Most people in the late 1960s and early ‘70s couldn’t comprehend anyone racing long distances on foot. The running boom had not yet boomed. And to a young Long Island grade-schooler named Tim Kuscsik, running appeared “wasteful,” his mother recounted with good humor years later, “because he kept hearing how we always were ‘breaking records’ when we ran. And he thought running was dangerous because he would always hear me talk about ‘dying’ on the course.”
At the time, Nina Kuscsik was in the process of becoming the first celebrity of women’s marathoning. It’s just that the youngest of her three children was operating with the conventional wisdom of that time, when the rare jogger could be expected to hear a snarky recommendation, shouted from a passing car, to “get a horse.” As citizen races began to appear, one of my colleagues in Newsday’s sports department, an otherwise open-minded reporter, grumbled about “a bunch of crazy people running around in their underwear. Why is that worth a story?”
By the time Nina Kuscsik died in early June at 86, it long ago had become abundantly clear how ordinary the running lifestyle is, and how much Kuscsik had to do with normalizing the activity—especially for women and girls—competitively and otherwise.
In 1970, Kuscsik was the only female to compete in the inaugural New York City Marathon, which had a total of 127 entrants, 55 of them finishing the 26-mile, 385-yard challenge. (Battling a fever, she did not finish, but was New York’s first female champion in both 1972 and ’73.)
These days? There were 55,646 finishers in last year’s New York race, roughly half—24,732—women.
Kuscsik was the first official women’s champion in the Boston Marathon, the only race at that distance widely known outside of the Olympics, in 1972. She had first run Boston as a “bandit” three years earlier, because the grand pooh-bahs of foot racing banned women from such long-distance efforts. That prohibition, she said, was “because they thought your uterus was going to fall out.”
It took her New York victories and that barrier-breaking first official Boston women’s title in ‘72 to rattle the Old Boys’ club. When women at last were allowed, in 1984, to run the Olympic race that had been in the men’s Olympic program since 1896, Kuscsik qualified—at 45—for the U.S. Marathon Trials, but an injury suffered when she had experimented with tennis kept her from qualifying for the Games.
It was Kuscsik’s persistence, both as a competitor and as chairperson of the women’s long-distance committee, that finally got females their own Olympic marathon. She once held the record for the 50-mile (80-kilometer) run and was the first woman to finish the gimmicky (but challenging) Empire State Building Run-Up in 1979, 1980 and 1981.

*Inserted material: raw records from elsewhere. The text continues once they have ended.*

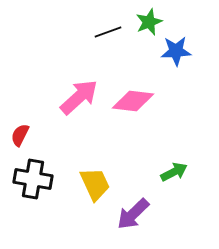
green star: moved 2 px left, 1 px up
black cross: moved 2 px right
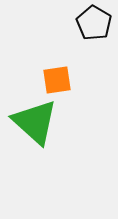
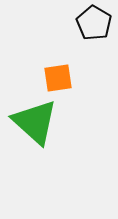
orange square: moved 1 px right, 2 px up
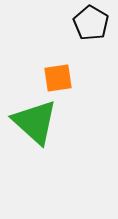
black pentagon: moved 3 px left
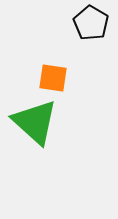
orange square: moved 5 px left; rotated 16 degrees clockwise
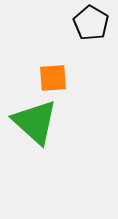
orange square: rotated 12 degrees counterclockwise
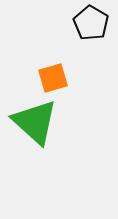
orange square: rotated 12 degrees counterclockwise
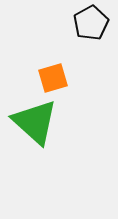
black pentagon: rotated 12 degrees clockwise
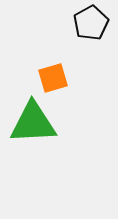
green triangle: moved 2 px left, 1 px down; rotated 45 degrees counterclockwise
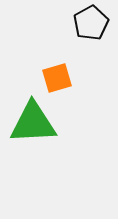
orange square: moved 4 px right
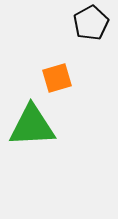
green triangle: moved 1 px left, 3 px down
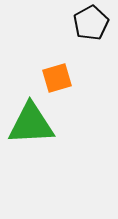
green triangle: moved 1 px left, 2 px up
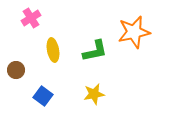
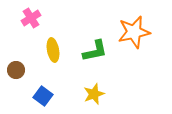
yellow star: rotated 10 degrees counterclockwise
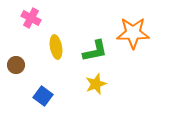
pink cross: rotated 30 degrees counterclockwise
orange star: moved 1 px left, 1 px down; rotated 12 degrees clockwise
yellow ellipse: moved 3 px right, 3 px up
brown circle: moved 5 px up
yellow star: moved 2 px right, 10 px up
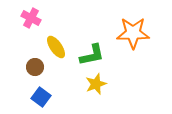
yellow ellipse: rotated 25 degrees counterclockwise
green L-shape: moved 3 px left, 4 px down
brown circle: moved 19 px right, 2 px down
blue square: moved 2 px left, 1 px down
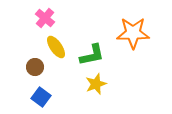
pink cross: moved 14 px right; rotated 12 degrees clockwise
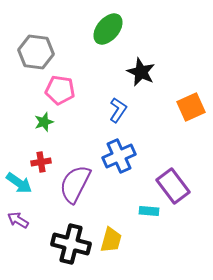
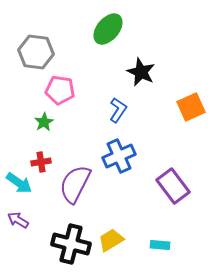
green star: rotated 12 degrees counterclockwise
cyan rectangle: moved 11 px right, 34 px down
yellow trapezoid: rotated 136 degrees counterclockwise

She was such a regular presence on her Long Island community’s roads, training 70 to 100 miles a week, that she found she could “take one of the kids to the doctor and the doctor wanted to talk to me about running,” she once said. She was so omnipresent in the running world that, when she chose to run the 1977 women’s national marathon championship in Minneapolis, instead of the New York City race the same day, her phone call to the New York Road Runners Club for a progress report from the Big Apple brought the news that “Miki Gorman was leading, Gayle Barron second and Nina Kuscsik third.”
“Sometimes,” Kuscsik once said, “I guess I almost feel responsible for everything. Title IX and everything. Of course, I’m not. Still, Title IX aside, women wouldn’t have started running long distance if we”—her fellow pioneers included Katherine Switzer, Roberta Gibb, Beth Bonner—“hadn’t showed them it was possible. And to see women and girls are out there running…I get chills every time I see that.”
Over a half-century, she demonstrated that running was neither wasteful nor dangerous. And that, as she once said, was “neither masculine or feminine. It’s just healthy.”